I don’t read many thrillers, but I do like the odd one if they’re good. I bought this back in October last year, at Deptcon because the way the author described it really intrigued me. I can’t believe it has taken me this long to read, because it is amazing. Plot twist, after plot twist, after plot twist, with each one taking you by surprise. Heartstream is told in dual narrative, and at first it is difficult to see how the stories will link, but when they do… wow. I can’t recommend it enough.
7. The Shadows Between Us by Tricia Levenseller
Rating: 5/5 stars
Goodreads Synopsis: Alessandra is tired of being overlooked, but she has a plan to gain power:
1) Woo the Shadow King.
2) Marry him.
3) Kill him and take his kingdom for herself.

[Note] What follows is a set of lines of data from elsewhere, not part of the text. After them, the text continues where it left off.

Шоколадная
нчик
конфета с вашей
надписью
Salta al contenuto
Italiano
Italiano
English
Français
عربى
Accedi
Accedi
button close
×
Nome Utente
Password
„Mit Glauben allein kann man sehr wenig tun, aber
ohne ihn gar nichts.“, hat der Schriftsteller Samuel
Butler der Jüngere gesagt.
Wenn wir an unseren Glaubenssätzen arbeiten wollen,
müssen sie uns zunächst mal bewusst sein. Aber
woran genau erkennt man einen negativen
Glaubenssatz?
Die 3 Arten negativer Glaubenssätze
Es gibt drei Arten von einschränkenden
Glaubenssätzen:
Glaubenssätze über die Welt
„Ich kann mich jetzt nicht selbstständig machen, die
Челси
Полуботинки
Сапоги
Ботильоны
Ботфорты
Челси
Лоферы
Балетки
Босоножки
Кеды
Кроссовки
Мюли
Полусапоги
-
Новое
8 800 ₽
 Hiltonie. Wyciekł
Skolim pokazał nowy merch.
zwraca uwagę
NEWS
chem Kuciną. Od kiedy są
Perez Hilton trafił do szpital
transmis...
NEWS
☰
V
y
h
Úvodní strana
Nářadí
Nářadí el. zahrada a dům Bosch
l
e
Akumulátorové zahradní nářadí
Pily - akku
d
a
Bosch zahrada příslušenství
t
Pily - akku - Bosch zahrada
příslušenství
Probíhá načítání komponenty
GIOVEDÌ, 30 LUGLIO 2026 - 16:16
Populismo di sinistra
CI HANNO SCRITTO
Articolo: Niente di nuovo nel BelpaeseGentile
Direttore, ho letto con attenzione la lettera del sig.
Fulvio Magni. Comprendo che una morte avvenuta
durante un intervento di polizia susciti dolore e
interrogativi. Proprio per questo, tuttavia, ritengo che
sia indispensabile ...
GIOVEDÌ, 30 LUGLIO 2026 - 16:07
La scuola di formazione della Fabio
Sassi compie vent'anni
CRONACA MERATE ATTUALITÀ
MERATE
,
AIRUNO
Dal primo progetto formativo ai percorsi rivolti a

No one knows the extent of the freshly crowned Shadow King’s power. Some say he can command the shadows that swirl around him to do his bidding. Others say they speak to him, whispering the thoughts of his enemies. Regardless, Alessandra knows what she deserves, and she’s going to do everything within her power to get it.
But Alessandra’s not the only one trying to kill the king. As attempts on his life are made, she finds herself trying to keep him alive long enough for him to make her his queen—all while struggling not to lose her heart. After all, who better for a Shadow King than a cunning, villainous queen?
My friend really enjoyed this book earlier in the year, so I instantly added it to my TBR as we seem to enjoy a lot of the same books. I listened to this by audiobook, and I absoultely adored it. I really struggled to stop listening, and when I wasn’t listening I couldn’t wait to get to get back to it. This book is captivating, seriously. It kept my full attention for the entire book, there is not even a page where the plot lags. Alessandra’s thirst for power is so interesting, and she is such an intriguing, strong female character. You will love her. I only wanted one more thing from this book. Alessandra’s father doesn’t believe in her so I would have loved to see his reaction when she proved him wrong. That slight criticism only arises out of how much I enjoyed this book, though. Do yourself a favour, and read it.
That concludes my June reading! I can’t believe how quickly this strange, bizarre year that is 2020 is flying by us! What are some good books you read in June? I’d love to hear about them!